━━━━━ Texte proposé ━━━━━

Gérer le défi et faire face à l’urgence
Manager dans un contexte post-Covid représente un enjeu important et un véritable challenge, parfois sous-estimé. L’initiation d’une stratégie de rétention des salariés est urgente si l’on veut éviter de faire les frais de la Grande Démission.

━━━━━

▸ **Questions à traiter**:
a. Répondez brièvement, d'après le texte sur le management post-Covid :
(i) Selon le titre, à quoi faut-il faire face ?
(ii) Quelle stratégie est-il urgent d'initier ?
(iii) De quel phénomène veut-on éviter de faire les frais ?
b. Traduisez en anglais cette phrase du texte sur le management post-Covid : « Manager dans un contexte post-Covid représente un enjeu important et un véritable challenge, parfois sous-estimé. »
c. Reprenez le texte sur le management post-Covid à la suite de sa dernière phrase et poursuivez-le.
Les lignes reproduites ensuite proviennent d'une autre source.

━━━━━ Entrées répertoriées ━━━━━

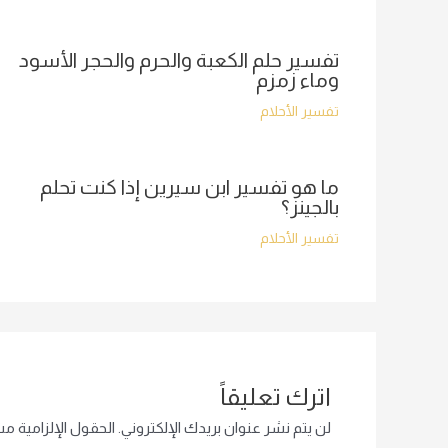
تفسير حلم الكعبة والحرم والحجر الأسود
وماء زمزم
تفسير الأحلام
ما هو تفسير ابن سيرين إذا كنت تحلم
بالجينز؟
تفسير الأحلام
اترك تعليقاً
لن يتم نشر عنوان بريدك الإلكتروني.
الحقول الإلزامية مشا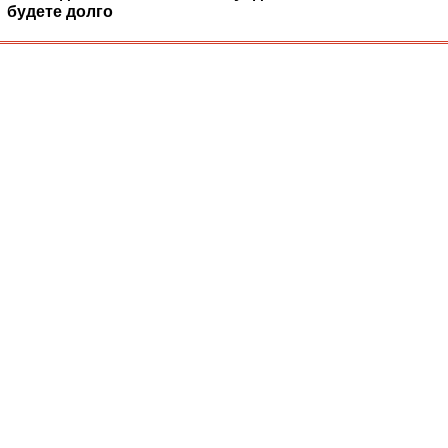
будете долго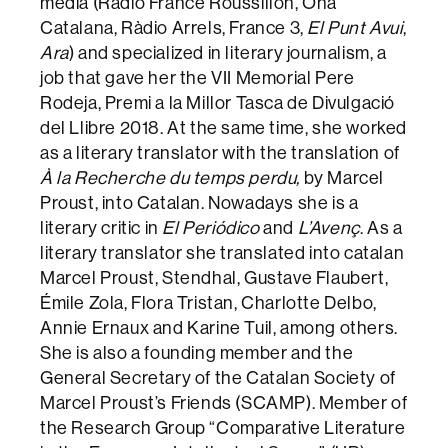
media (Radio France Roussillon, Ona
Catalana, Ràdio Arrels, France 3,
El Punt Avui
,
Ara
) and specialized in literary journalism, a
job that gave her the VII Memorial Pere
Rodeja, Premi a la Millor Tasca de Divulgació
del Llibre 2018. At the same time, she worked
as a literary translator with the translation of
À la Recherche du temps perdu,
by Marcel
Proust, into Catalan. Nowadays she is a
literary critic in
El Periódico
and
L’Avenç
. As a
literary translator she translated into catalan
Marcel Proust, Stendhal, Gustave Flaubert,
Émile Zola, Flora Tristan, Charlotte Delbo,
Annie Ernaux and Karine Tuil, among others.
She is also a founding member and the
General Secretary of the Catalan Society of
Marcel Proust’s Friends (SCAMP). Member of
the Research Group “Comparative Literature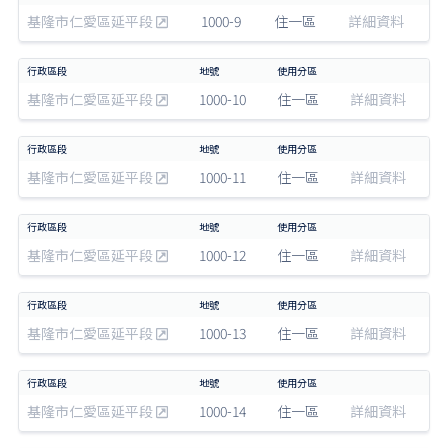
基隆市仁愛區延平段
1000-9
住一區
詳細資料
基隆市仁愛區延平段
1000-10
住一區
詳細資料
基隆市仁愛區延平段
1000-11
住一區
詳細資料
基隆市仁愛區延平段
1000-12
住一區
詳細資料
基隆市仁愛區延平段
1000-13
住一區
詳細資料
基隆市仁愛區延平段
1000-14
住一區
詳細資料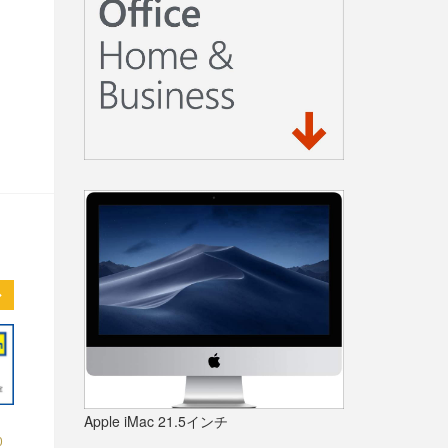
Apple iMac 21.5インチ
0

━━━━━

▸ **Exercices corrigés**:
a.
(i) À l'urgence.
(ii) Une stratégie de rétention des salariés.
(iii) La Grande Démission.

b. Managing in a post-Covid context is a major issue and a real challenge, one that is sometimes underestimated.

c.
Vous pouvez faire appel au concours d’un partenaire extérieur qui fera un diagnostic et sera force de proposition. Selon vos besoins, il pourra vous proposer un accompagnement collectif permettant d’accélérer la transformation et d’intégrer votre équipe dans la recherche de solutions, ou plus ponctuellement une cohésion d’équipe pour renforcer le plaisir à travailler ensemble.